おいしいベンガル料理を食べるため、2人の奏者がレシピ本を制作。

BRUTUSCOPE

No. 895(2019.06.14発行)
名古屋の正解
石濱匡雄
U-zhaan

ユザーンの願望で作った石濱匡雄のベンガル料理のレシピ本『ベンガル料理はおいしい』が発刊。

まだ日本でも数少ないベンガル料理のレシピ本を「自分が欲しかったから」という理由で企画したタブラ奏者・ユザーンと、レシピ&調理を担当したシタール奏者・石濱匡雄の2人に話を聞いた。

ユザーン 
以前から匡雄さんの作るベンガル料理の大ファンで。「自宅であの味を再現するために、彼のレシピを手元に置いておきたい」という個人的な欲求から企画した本なので、「僕自身が使いやすいレシピ集にする」というところだけはブレないようにしました。エンターテインメント性を上げすぎて、レシピ部分がわかりにくくなったら本末転倒ですしね。デザイン担当の長嶋りかこさんたちは僕の意図を汲んで、とても実用的で美しいデザインに仕上げてくれました。
石濱匡雄 
この企画を湯沢くん(ユザーンの本名)から聞いた時「まあええよ」とは答えたものの、内心は「こんなの実現せえへんやろうな」と思っていて。だから本当に話が動きだした時には正直驚きました(笑)。それで、まず料理教室を不定期に開催してみて。料理をする習慣がない人はどこで失敗するのかとか、中火と伝えた時にどの程度の火力にするかとか、細かいことを観察してました。
ユザーン 
料理教室、この本のためにやってたんだ。僕はてっきり、とうとうシタール奏者からベンガル料理人の方にシフトしていくつもりなのかと思ってた。
石濱 
違うって。辛さなんかも、俺や湯沢くんの好みに合わせて作ると大抵の人には強すぎるんやなあとか、いろいろ研究しててん。その成果はしっかり出てると思うけど、本当にこのレシピでみんな作れるのかなとは少しだけ心配してる。
ユザーン 
この前、本のレシピ通りにキチュリを作ってみたけど、きちんと匡雄さんの味に仕上がったから大丈夫だと思うよ。

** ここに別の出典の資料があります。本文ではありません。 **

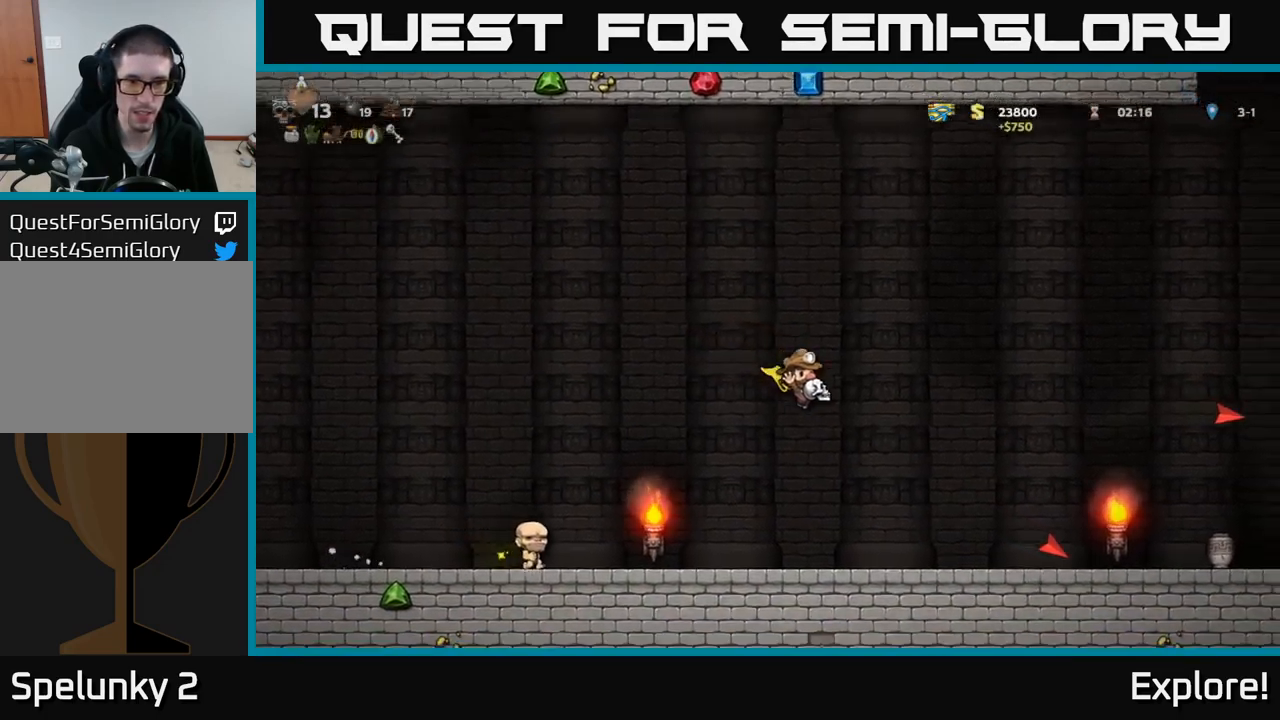
{"buttons": ["DPAD_RIGHT"], "right_stick": "center", "events": []}
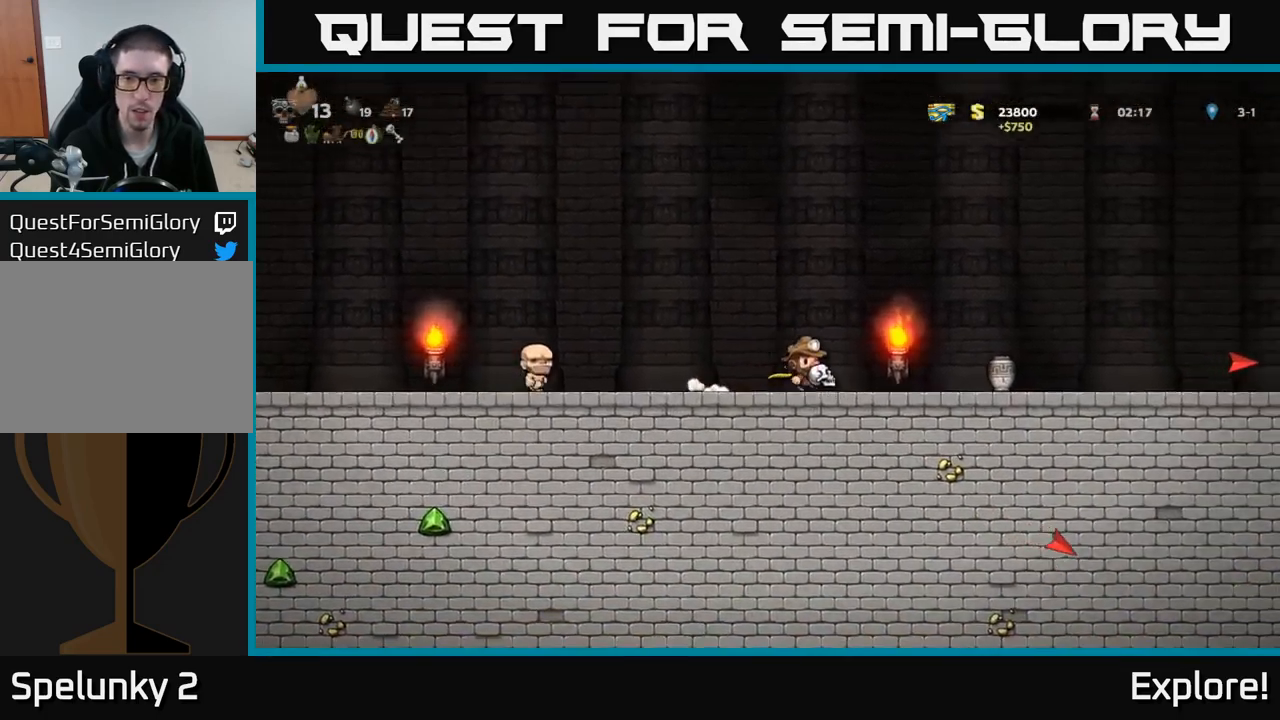
{"buttons": ["DPAD_RIGHT"], "right_stick": "center", "events": []}
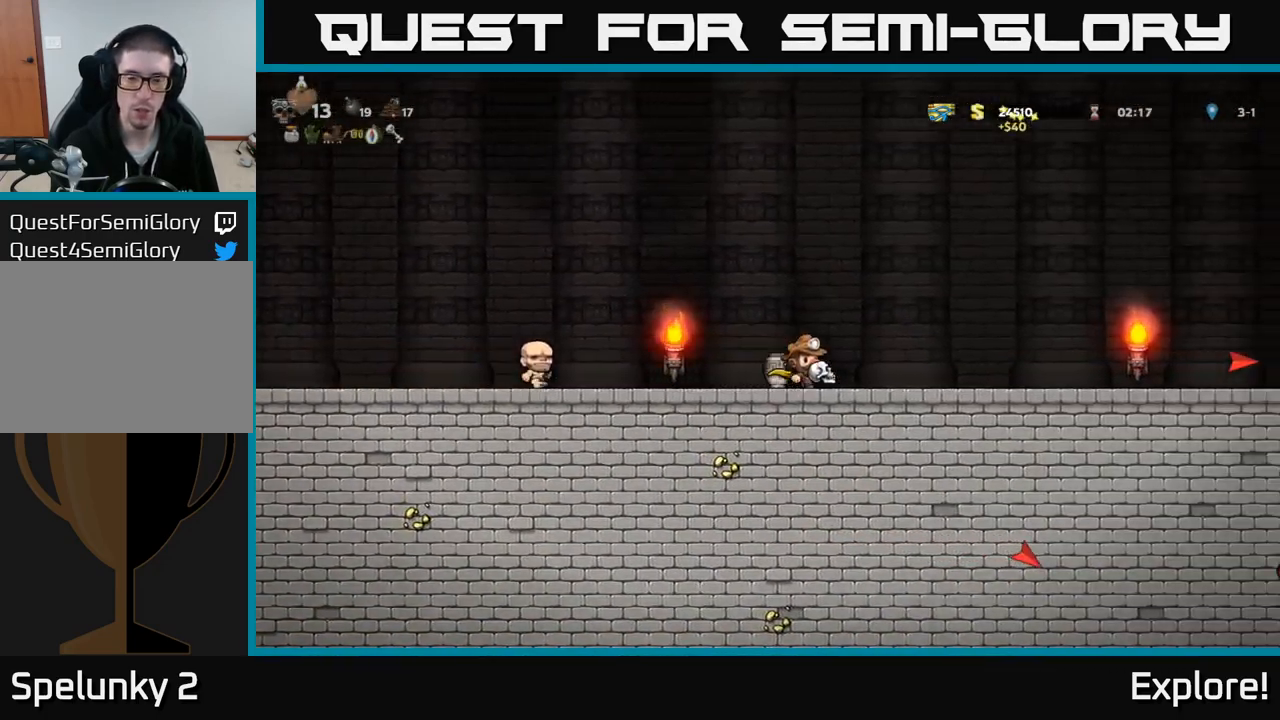
{"buttons": ["DPAD_RIGHT"], "right_stick": "center", "events": []}
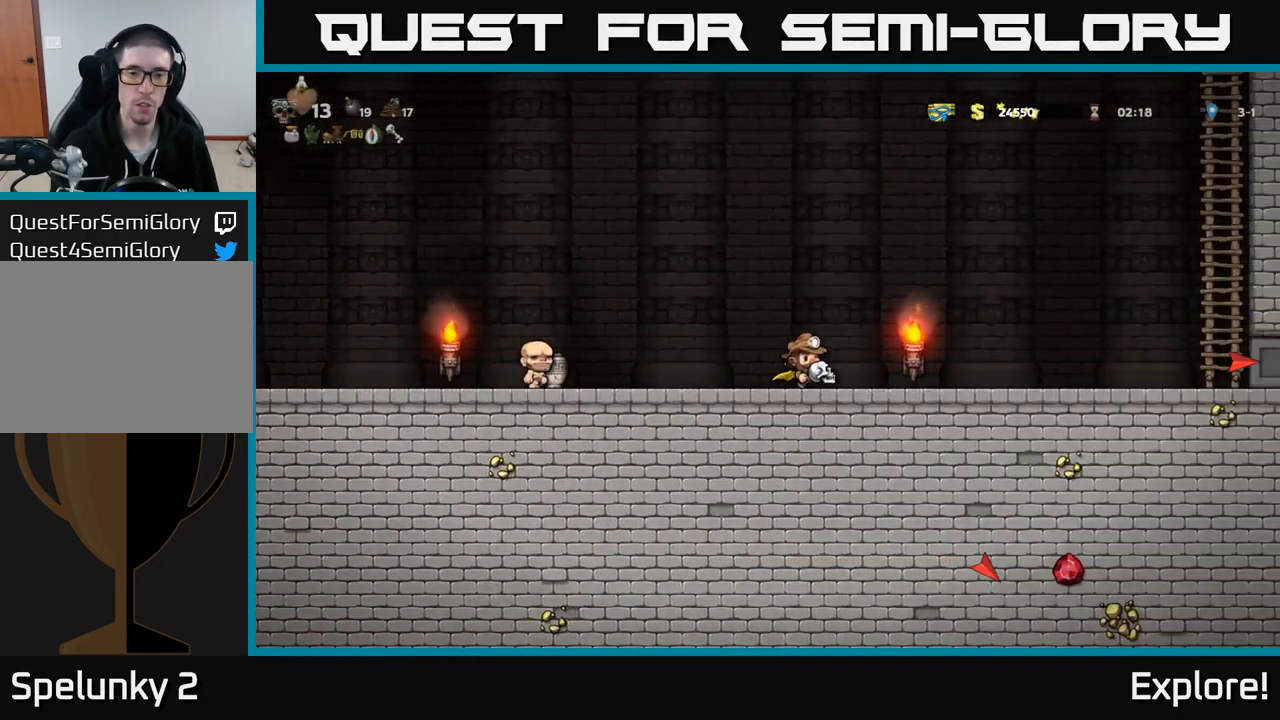
{"buttons": ["DPAD_RIGHT"], "right_stick": "center", "events": []}
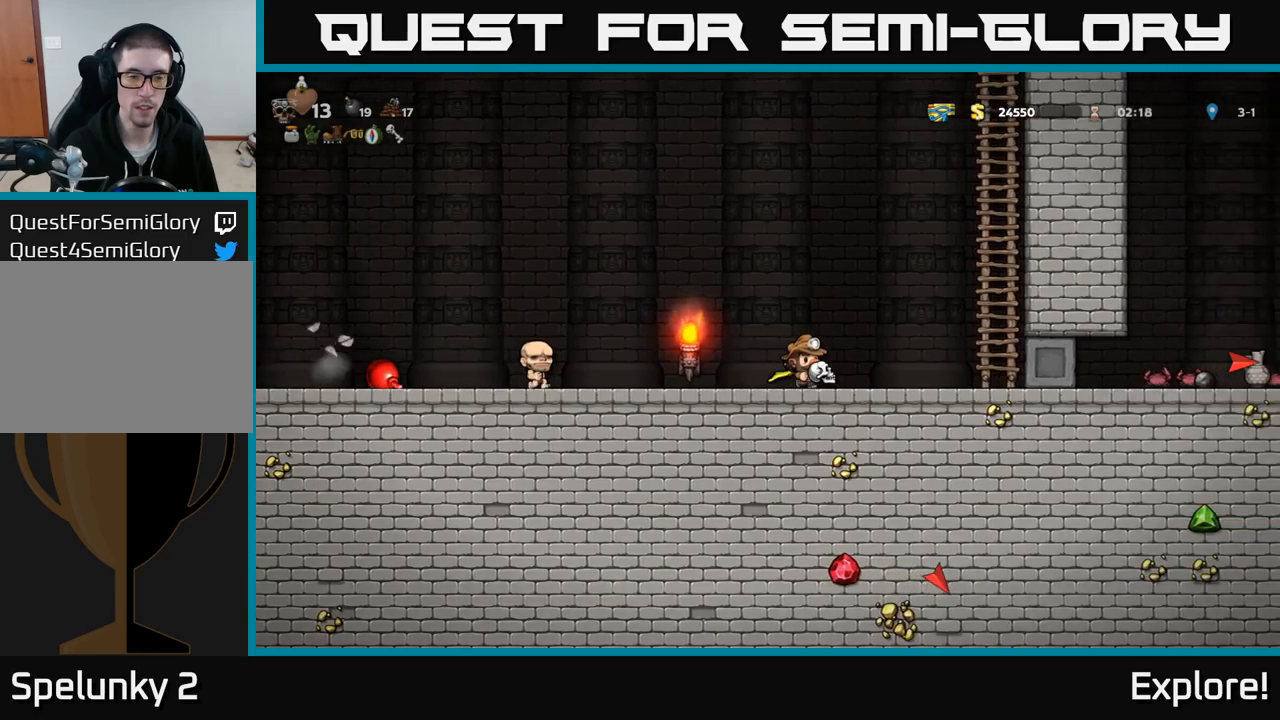
{"buttons": ["DPAD_UP"], "right_stick": "center", "events": [[234, "A", "down"], [434, "DPAD_UP", "down"], [467, "A", "up"], [467, "DPAD_RIGHT", "up"]]}
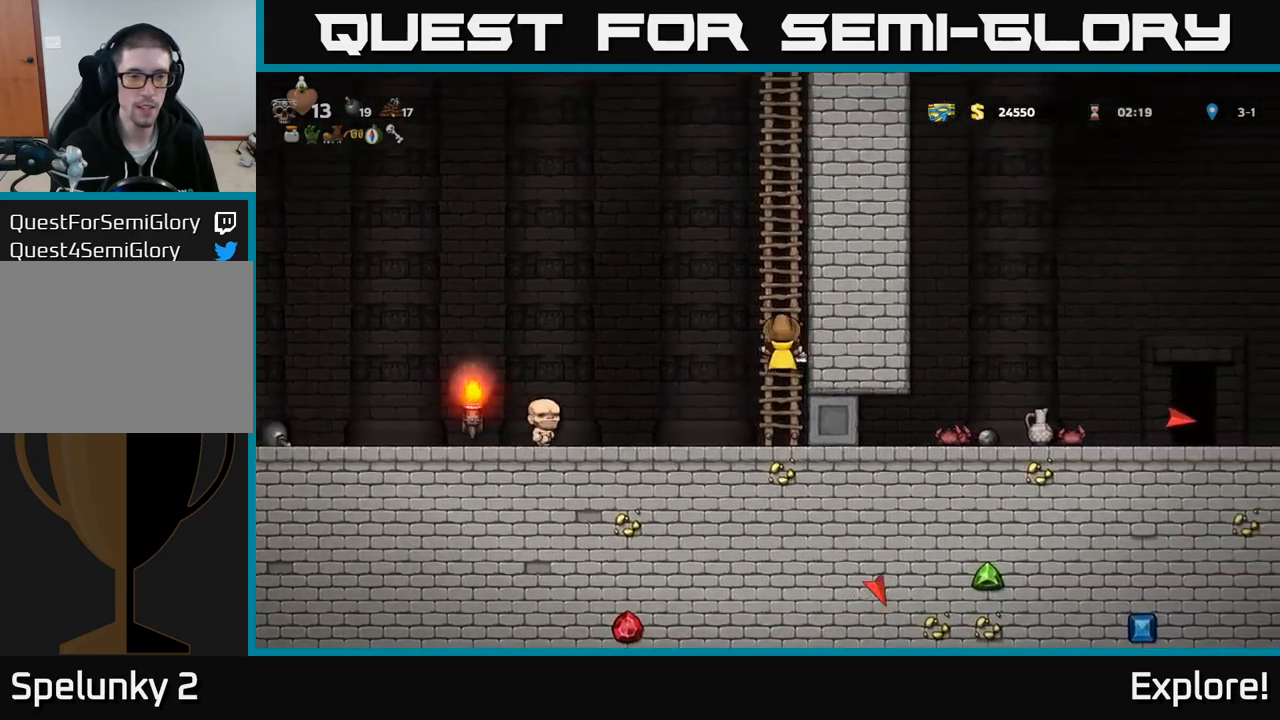
{"buttons": ["DPAD_UP"], "right_stick": "center", "events": []}
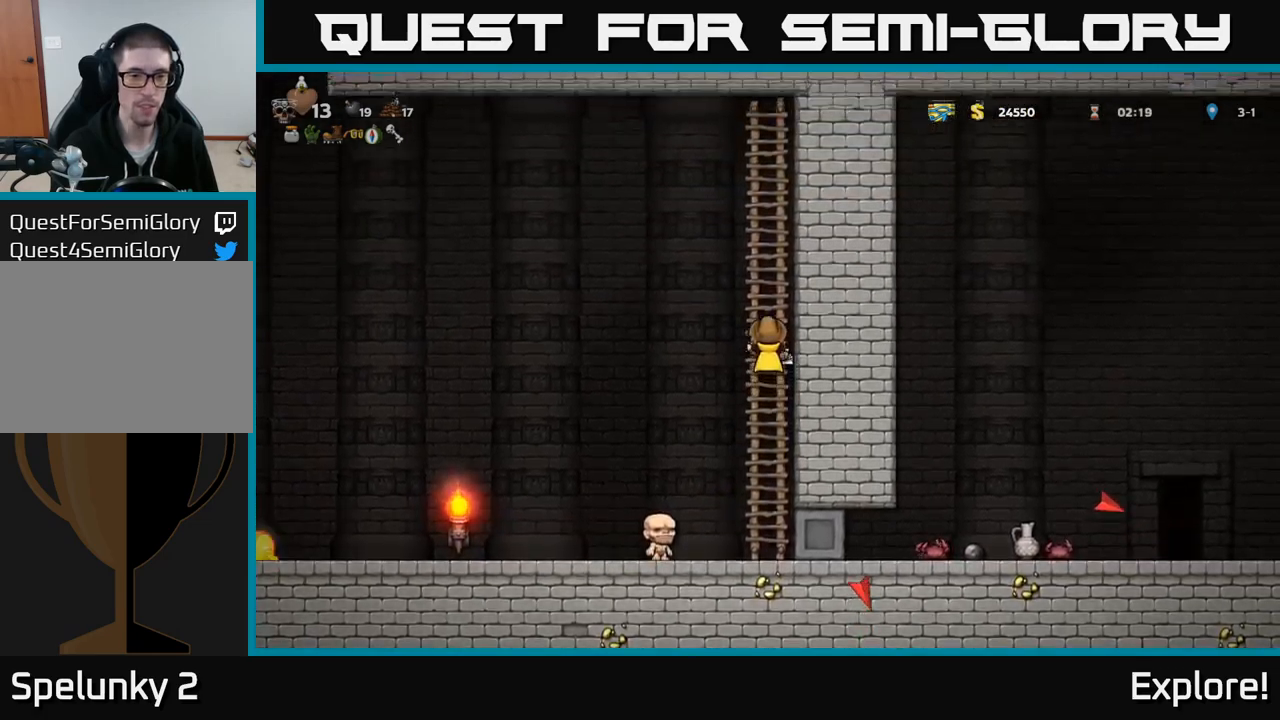
{"buttons": [], "right_stick": "center", "events": [[484, "DPAD_UP", "up"]]}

程よくスパイシーでおいしかった。
石濱 
それは嬉しい報告やね。本書中の料理のいくつかは、読者のほとんどの人が味の想像もできないままレシピを頼りに作る形になると思うから、できる限り分量とかもわかりやすくしたかった。それと、インド料理って「まずタマネギを弱火で1時間炒めて」みたいな手間のかかるイメージを持たれがちやんか。そんなことしなくてもおいしく出来上がる、シンプルなレシピを知ってほしかってん。
ユザーン 
一番のオススメは何?
石濱 
シラスと野菜の碗チョッチョリかな。耐熱容器に材料を入れて蓋をしたら、電子レンジで加熱するだけで仕上がる。
ユザーン 
そりゃ簡単そうだね。しかも、チョッチョリってかなりおいしいよね。
石濱 
せやねん。あんなにうまいのに手間要らずで。あとは、時間はちょっとかかるけどマトンチャップも簡単やね。材料の仕込みが終わったら、弱火で放置しておくだけ。でも、湯沢くんのイチオシ料理はやっぱりあれなんやんな。
ユザーン 
そう、ショルシェ・マーチ。日本中の人にこのおいしさを知ってもらいたい、というのがこの本のもう一つのテーマでもあるくらい。魚だと、ルイマーチル・ジョルも食べてみてほしいな。ルイは日本でいうコイなんだけど、カレーにした時のポテンシャルが半端ない。
石濱 
ベンガル人、みんなルイが大好きやもんね。湯沢くんは養殖業者からコイの一匹買いとかしてるんやろ?
ユザーン 
そう、ネットで注文して。現地で食べるルイよりも、日本のコイの方が脂ものってておいしい気がするよ。匡雄さんは輸入食材屋さんから現地のルイを買ってるんでしょ?
石濱 
そうやね。今はなんでも手に入るから。この本にも「マスタードオイル」とか「パンチフォロン」とか、日本では一般的ではない食材がたまに出てくるけどインターネット上で購入できるし。
ユザーン 
基本的には日本で入手しやすい食材でレシピにしてくれてるしね。
石濱 
うん。魚もサケやアジ、サバのようなスーパーで気軽に買えるものを中心に使ってるし、本来はパニール(インドのカッテージチーズ)を使うメニューも厚揚げで代用したりとか。でも味と調理法は、ほぼいつも作ってるまんま。
ユザーン 
本格的な、手加減なしのベンガル料理なんだ。
石濱 
そう言ってしまうと取っつきにくい料理本なのかと思われそうやけど、ほんまに誰でも気軽に家で作れるようになってるはずやから。そこは信じてほしい。
ユザーン 
信じてもらえるといいね(笑)。
キチュリ

ムング豆と米、数種類の野菜を一緒に炊いた、ベンガルスタイルのおじや。ベンガルではこれを食べて体を温め、体調を整える。

シラスと野菜の 碗チョッチョリ

調理は刻んだ野菜とシラスにマスタードオイルとターメリックを混ぜ込み、加熱するだけ。風味が香る存在感のある野菜料理。

マトンチャップ

調味料を揉み込んだ骨付きのマトンを1晩寝かし、数時間煮込めば出来上がる、コルカタのイスラム系カレー。パンにもビリヤニにもぴったり。

ショルシェ・ マーチ

魚をマスタードペーストで煮た、ベンガル料理の代名詞ともいえる魚のカレー。ベンガル料理初心者にオススメの一品。

ルイマーチル・ ジョル

ベンガル人が好んで食べている、コイを使ったカレー。コイの入手が難しい場合はサバやアユなどほかの魚でもおいしく出来上がる。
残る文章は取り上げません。